DESCRIPTION (provided by applicant): Naphthalene (NA) is a ubiquitous pollutant to which humans are widely exposed. NA causes tumors in rats and mice, and has been classified as a Possible Human Carcinogen. The mechanism of NA carcinogenicity is believed to involve repeated cycles of NA-induced acute lung injury and repair. A prerequisite for NA cytotoxicity is its bioactivation by cytochrome P450 (CYP) enzymes; the reactive metabolites formed, which derive from the NA-epoxide (NA-O), can deplete cellular glutathione (GSH) and, at higher concentrations, bind covalently to tissue proteins. NA-O can be produced by both lung and liver. The major enzymes responsible for NA bioactivation in the mouse include CYP2A5 and CYP2F2; Cyp2f2-null mice are highly resistant to NA lung toxicity, whereas Cyp2a5-null mice are partially protected against NA nasal toxicity. Both human lung and human liver are capable of metabolizing NA, although large interindividual variations exist in the rates of microsomal NA metabolism and bioactivation. However, the roles of human CYP2A13 and CYP2F1 (orthologs of mouse CYP2A5 and CYP2F2, respectively) in NA bioactivation are not well understood, and the potential impact of variations in hepatic P450 function on an individual's risks of developing NA- mediated lung toxicity remains undefined. The objectives of this application are to define the role of CYP2A13 and CYP2F1 in NA bioactivation and toxicity in the lungs of CYP2A13/2F1-humanized mice; identify human lung regions that are enriched in CYP2A13/2F1 expression; and determine whether P450- mediated NA bioactivation and/or detoxification in the liver could contribute to, or otherwise influence, NA lung toxicity. The central hypothesis is that NA has the potential to cause lung toxicity in humans and that the metabolism of NA in both lung and liver influence the outcome on an individual basis. This hypothesis will be tested in two specific aims that will 1) define the role of CYP2A13 and CYP2F1 in NA bioactivation and toxicity in the lung; 2) define whether hepatic NA metabolism could influence the risks of NA lung toxicity. We will employ a combination of in vivo and in vitro approaches, and utilize a number of genetically modified mouse models, as well as human tissues and cells, to address the specific aims. The long-term goal of these studies is to define the metabolic mechanisms that influence NA-mediated lung toxicity in experimental animals and humans.

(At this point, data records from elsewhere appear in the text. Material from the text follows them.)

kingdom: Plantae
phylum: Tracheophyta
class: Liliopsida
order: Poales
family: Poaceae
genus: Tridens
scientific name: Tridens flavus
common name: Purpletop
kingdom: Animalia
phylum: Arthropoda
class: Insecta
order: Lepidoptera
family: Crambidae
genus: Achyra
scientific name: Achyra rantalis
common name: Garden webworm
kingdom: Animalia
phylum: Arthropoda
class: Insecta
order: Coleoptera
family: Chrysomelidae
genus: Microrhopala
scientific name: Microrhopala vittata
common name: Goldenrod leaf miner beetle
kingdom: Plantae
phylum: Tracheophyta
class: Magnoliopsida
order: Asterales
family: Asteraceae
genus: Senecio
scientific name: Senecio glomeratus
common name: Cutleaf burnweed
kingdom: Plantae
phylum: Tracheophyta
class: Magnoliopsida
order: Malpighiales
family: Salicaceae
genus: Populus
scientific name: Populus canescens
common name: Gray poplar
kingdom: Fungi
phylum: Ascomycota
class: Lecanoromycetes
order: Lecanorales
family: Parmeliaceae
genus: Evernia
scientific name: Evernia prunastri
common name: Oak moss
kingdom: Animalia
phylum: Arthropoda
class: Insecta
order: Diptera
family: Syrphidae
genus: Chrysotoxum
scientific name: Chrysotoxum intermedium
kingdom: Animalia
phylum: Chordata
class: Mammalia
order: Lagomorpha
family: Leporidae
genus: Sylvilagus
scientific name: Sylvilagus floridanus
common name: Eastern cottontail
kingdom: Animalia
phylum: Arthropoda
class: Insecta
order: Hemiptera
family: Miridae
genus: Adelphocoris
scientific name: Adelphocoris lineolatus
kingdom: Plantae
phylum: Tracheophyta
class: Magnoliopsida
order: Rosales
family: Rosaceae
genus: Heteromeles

描述（由申请人提供）：萘（NA）是一种无处不在的污染物，人类被广泛暴露于该污染物。 NA导致大鼠和小鼠的肿瘤，并已被归类为可能的人致癌。据信NA致癌性的机制涉及NA诱导的急性肺损伤和修复的反复循环。 NA细胞毒性的先决条件是其通过细胞色素P450（CYP）酶的生物活化。源自Na-环氧（Na-O）的反应性代谢产物会耗尽细胞谷胱甘肽（GSH），并且在较高浓度下，将其与组织蛋白共价结合。 NA-O可以由肺和肝脏产生。负责小鼠Na生物活化的主要酶包括CYP2A5和CYP2F2； CYP2F2-NULL小鼠对NA肺毒性具有高度抗性，而CYP2A5-NULL小鼠则受到部分保护，以防止NA鼻毒性。尽管微粒体NA代谢和生物活化的速率存在很大的个体间变化，但人肺和人肝都能够代谢NA。然而，尚不清楚人类CYP2A13和CYP2F1（小鼠CYP2A5和CYP2F2的直系同源物）在Na生物活化中的作用，并且肝p450功能对个人介导的NA介导的肺毒性的风险的潜在影响仍然是未定的。该应用的目标是定义CYP2A13和CYP2F1在CYP2A13/2F1人性化小鼠肺中NA生物活化和毒性中的作用；确定富含CYP2A13/2F1表达的人类肺部区域；并确定肝脏中P450介导的NA生物活化和/或排毒是否可能导致或以其他方式影响NA肺毒性。中心假设是NA具有引起人类肺毒性的潜力，而NA在肺和肝脏中的代谢都会在个人基础上影响结果。该假设将以两个具体目的进行检验，以1）定义CYP2A13和CYP2F1在肺中的生物活化和毒性中的作用； 2）定义肝NA代谢是否会影响NA肺毒性的风险。我们将采用体内和体外方法的组合，并利用许多转基因的小鼠模型以及人体组织和细胞来解决特定目的。这些研究的长期目标是定义影响NA介导的实验动物和人类肺毒性的代谢机制。